Più vicini all’establishment che alle piazze, alle istanze della troika che alla Cgil: accuse gravissime per chi le formula, offensive per chi le riceve. Eppure qualcosa di vero c’è: il Pd di Renzi non è più quello di Bersani, né quello di Veltroni. Il solco fra le sue anime si allarga sempre di più. E sull’esito di questa partita molto peserà quanto danno farà la battaglia per il Colle. Se i 101 dovessero ripresentarsi, Renzi troverà quel pretesto che in molti lo accusano di cercare per andare alle elezioni anticipate. 

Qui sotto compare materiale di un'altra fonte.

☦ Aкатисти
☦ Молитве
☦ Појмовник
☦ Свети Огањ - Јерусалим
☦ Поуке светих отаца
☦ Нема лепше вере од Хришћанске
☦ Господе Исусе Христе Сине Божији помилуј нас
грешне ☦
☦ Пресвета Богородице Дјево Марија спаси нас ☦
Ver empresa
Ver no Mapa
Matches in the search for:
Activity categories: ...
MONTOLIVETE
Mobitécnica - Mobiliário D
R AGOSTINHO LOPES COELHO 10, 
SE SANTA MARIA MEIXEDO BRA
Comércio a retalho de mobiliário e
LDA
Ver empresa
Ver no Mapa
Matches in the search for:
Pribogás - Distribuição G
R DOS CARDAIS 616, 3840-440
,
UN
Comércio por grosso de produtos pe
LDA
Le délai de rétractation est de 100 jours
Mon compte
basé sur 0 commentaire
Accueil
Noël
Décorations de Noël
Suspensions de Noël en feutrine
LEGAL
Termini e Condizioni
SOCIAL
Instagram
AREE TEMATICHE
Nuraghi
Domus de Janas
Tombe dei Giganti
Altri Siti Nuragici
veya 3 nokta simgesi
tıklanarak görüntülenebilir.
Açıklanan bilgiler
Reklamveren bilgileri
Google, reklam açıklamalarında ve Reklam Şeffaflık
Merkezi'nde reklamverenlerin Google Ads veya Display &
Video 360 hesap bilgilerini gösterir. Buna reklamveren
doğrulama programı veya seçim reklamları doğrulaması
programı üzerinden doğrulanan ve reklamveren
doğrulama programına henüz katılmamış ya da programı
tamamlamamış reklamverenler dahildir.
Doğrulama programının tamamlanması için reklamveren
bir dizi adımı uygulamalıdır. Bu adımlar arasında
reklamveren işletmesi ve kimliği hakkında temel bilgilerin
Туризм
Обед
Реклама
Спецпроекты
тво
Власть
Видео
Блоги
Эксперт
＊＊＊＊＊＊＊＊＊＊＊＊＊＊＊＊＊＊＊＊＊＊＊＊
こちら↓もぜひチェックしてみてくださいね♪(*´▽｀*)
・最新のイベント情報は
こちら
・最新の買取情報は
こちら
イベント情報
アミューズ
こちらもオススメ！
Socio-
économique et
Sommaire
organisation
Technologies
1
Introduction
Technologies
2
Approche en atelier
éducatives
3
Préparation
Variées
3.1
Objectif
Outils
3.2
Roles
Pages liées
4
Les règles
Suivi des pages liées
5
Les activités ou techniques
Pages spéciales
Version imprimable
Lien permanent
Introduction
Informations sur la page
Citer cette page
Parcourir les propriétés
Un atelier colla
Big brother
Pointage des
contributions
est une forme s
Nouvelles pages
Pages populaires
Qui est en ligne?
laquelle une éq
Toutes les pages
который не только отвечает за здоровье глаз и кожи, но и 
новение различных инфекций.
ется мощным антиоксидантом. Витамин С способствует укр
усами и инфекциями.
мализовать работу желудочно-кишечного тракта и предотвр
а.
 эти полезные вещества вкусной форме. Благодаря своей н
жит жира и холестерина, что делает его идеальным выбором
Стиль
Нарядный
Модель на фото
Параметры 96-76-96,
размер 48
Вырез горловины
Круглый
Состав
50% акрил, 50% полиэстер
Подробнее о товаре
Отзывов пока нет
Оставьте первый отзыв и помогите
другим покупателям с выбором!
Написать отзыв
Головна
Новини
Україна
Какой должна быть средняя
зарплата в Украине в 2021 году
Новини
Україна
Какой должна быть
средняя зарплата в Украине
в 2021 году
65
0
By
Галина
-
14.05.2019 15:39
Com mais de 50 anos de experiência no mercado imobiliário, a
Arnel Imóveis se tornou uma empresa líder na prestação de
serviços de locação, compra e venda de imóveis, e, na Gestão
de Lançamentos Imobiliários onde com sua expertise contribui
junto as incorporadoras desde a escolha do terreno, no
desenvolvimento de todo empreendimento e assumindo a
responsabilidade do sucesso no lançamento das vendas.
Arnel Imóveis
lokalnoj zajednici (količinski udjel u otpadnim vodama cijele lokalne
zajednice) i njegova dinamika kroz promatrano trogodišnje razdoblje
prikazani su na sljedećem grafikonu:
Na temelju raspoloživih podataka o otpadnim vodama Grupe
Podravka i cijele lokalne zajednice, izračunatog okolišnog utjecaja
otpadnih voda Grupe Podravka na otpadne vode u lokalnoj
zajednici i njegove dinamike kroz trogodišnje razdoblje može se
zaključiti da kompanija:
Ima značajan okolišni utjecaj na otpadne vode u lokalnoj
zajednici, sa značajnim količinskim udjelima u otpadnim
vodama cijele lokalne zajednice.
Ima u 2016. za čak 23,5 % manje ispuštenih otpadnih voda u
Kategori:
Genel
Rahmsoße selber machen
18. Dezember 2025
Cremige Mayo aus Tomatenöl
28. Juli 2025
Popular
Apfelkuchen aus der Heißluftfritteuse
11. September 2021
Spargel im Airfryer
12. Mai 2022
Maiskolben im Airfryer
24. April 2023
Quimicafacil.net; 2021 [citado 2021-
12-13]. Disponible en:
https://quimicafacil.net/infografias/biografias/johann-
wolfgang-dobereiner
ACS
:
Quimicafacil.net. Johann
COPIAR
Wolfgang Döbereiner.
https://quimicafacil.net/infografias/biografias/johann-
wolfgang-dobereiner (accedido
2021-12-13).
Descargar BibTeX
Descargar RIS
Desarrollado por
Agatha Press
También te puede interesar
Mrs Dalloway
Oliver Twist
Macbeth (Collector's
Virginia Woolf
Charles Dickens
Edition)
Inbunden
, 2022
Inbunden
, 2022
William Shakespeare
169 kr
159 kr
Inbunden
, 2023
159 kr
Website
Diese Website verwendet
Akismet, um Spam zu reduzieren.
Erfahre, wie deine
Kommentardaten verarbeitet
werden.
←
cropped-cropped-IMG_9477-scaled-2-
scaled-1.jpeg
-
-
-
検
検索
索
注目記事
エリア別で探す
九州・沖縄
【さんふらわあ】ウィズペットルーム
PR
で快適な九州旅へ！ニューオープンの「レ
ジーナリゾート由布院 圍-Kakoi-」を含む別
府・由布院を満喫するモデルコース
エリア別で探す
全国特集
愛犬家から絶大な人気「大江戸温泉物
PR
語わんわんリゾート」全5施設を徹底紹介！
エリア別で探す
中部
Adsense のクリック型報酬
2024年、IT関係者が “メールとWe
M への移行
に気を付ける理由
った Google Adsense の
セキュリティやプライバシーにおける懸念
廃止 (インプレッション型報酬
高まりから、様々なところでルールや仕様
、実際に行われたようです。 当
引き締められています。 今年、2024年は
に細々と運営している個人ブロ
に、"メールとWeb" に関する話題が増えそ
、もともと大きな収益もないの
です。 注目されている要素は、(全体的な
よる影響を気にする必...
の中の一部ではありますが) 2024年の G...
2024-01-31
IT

Nell’incertezza i suoi stanno preparando il terreno. Lo lasciano intendere due emendamenti presentanti in questi giorni. Il primo riguarda la legge di stabilità, e stabilisce l’election day a maggio per comuni e regioni, ufficialmente per risparmiare 150 milioni. Unirci le politiche ci vuole un attimo. Il secondo emendamento è alla legge elettorale e indica il Mattarellum. Sino all’entrata in vigore dell’Italicum, prevista per il 1° gennaio 2016, si ritornerebbe ai collegi uninominali, un sistema che fornisce ampie garanzie di successo al Pd renziano. 

Un voto a metà maggio con il Mattarellum costituisce sia una prospettiva concreta, sia una minaccia forte contro avversari interni ed esterni. Anche contro eventuali resistenze di Berlusconi che al momento è ancora a bordo campo, limitato com’è dall’affidamento ai servizi sociali. Dal 15 febbraio sarà assai più libero di muoversi e di pensare alla ricostituzione del centrodestra, un’area politica che oggi assomiglia a un campo bombardato.

La differenza fondamentale con il centrosinistra è che qui non c’è un partito egemone, del 35/40%, ma un arcipelago frastagliato. Qui tutti attendono di sapere quale sarà la legge elettorale per comprendere se valga la pena allearsi. Se si andasse a votare con il Consultellum, ad esempio, ciascuno correrebbe per sé. In caso contrario, si apriranno tanto il nodo dei veti incrociati fra Alfano da una parte e Salvini e Meloni dall’altra, quanto la questione della leadership, con Berlusconi che non ne vuole sapere di farsi da parte. Come al Palio di Siena però, sino alla definizione del successore di Napolitano, ciascun protagonista della politica non farà altro che sgomitare alla ricerca della migliore collocazione per la corsa vera, quella che si aprirà subito dopo il Colle. Fra i canapi la confusione è destinata ad aumentare.